İşte bu noktadan sonra işler boka sardı.:)
Yurtdışında hiç etkinliğe katıldın mı dedi?
Hayır katılmadım, ama yurtiçinde çok sayıda konferansa katıldım dedim.
İngilizce biliyor musun dedi.
İşte ret aldığım an bu andı.
Orada biraz duraksadım. Çünkü ingilizce seviyemi mi söylesem diye düşündüm. Sonra kısaca biliyorum dedim.
O bana baktı. Ben ona baktım.
Maalesef veremiyoruz dedi.
Muhtemelen memur orada benden ingilizce bir cevap bekledi.
Ben ingilizce cevap vermeyince o da ikna olmadı.
Ret aldığım halde vize almanın zor olmadığını düşünüyorum.
Çünkü çok fazla kişinin vize aldığını gördüm.
Gözlemlerime göre yaşlılar çok kolay vize alıyorlar.
70 yaş üzeri iki çift vardı.
Çiftlerden biri oldukça modern görünüşlüydü, diğeri ise bayağı kırsal kesimden gelmiş gibiydiler. Her iki çiftte vize aldı.
Gördüğüm iki öğrenci vardı. Her ikisi de öğrenci vizesi aldılar. Fakat şunu net olarak söyleyebilirim. Öğrencileri çok fazla zorluyorlar. Normal vize görüşmeleri 1-2 dakika sürüyorken, öğrenci vizesi için başvuranların vize mülakatları 5-6 dakika sürdü. Ve onların mülakatlar direkt bodoslama ingilizce olarak başlıyor.

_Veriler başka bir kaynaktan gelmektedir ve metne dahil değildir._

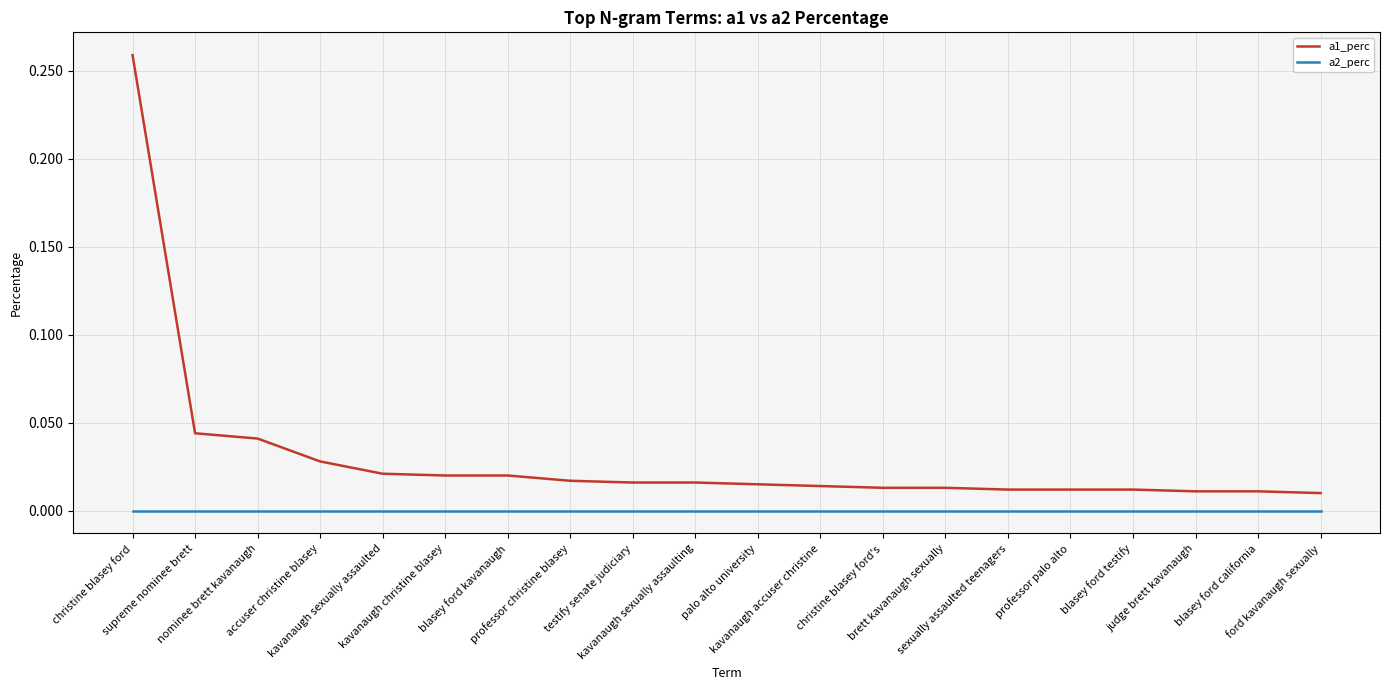

List the series in order of their peak value, highest first.

a1_perc, a2_perc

Vize görüşmemde bana göre üç hatam vardı.
Birincisi yurtdışına etkinlik için hiç gitmemiş olmamdı. İkincisi ingilizce bildiğimi ortaya koyamamış olmamdı. Üçüncüsü de taktiksel olarak vize memurunun tuzağına düşmüş olmamdı.
Vize memuru çok hızlı mülakat gerçekleştirdi. Peşpeşe hızlı hızlı sorular sordu. Bende ona hızlı bir şekilde cevap vereyim diye düşünmeden yanıtlar verdim. Açıkçası onun bu taktiğini iyi yönetemedim.
Neyse kısmet değilmiş.
Daha iyi hazırlanıp yeniden başvuracağım.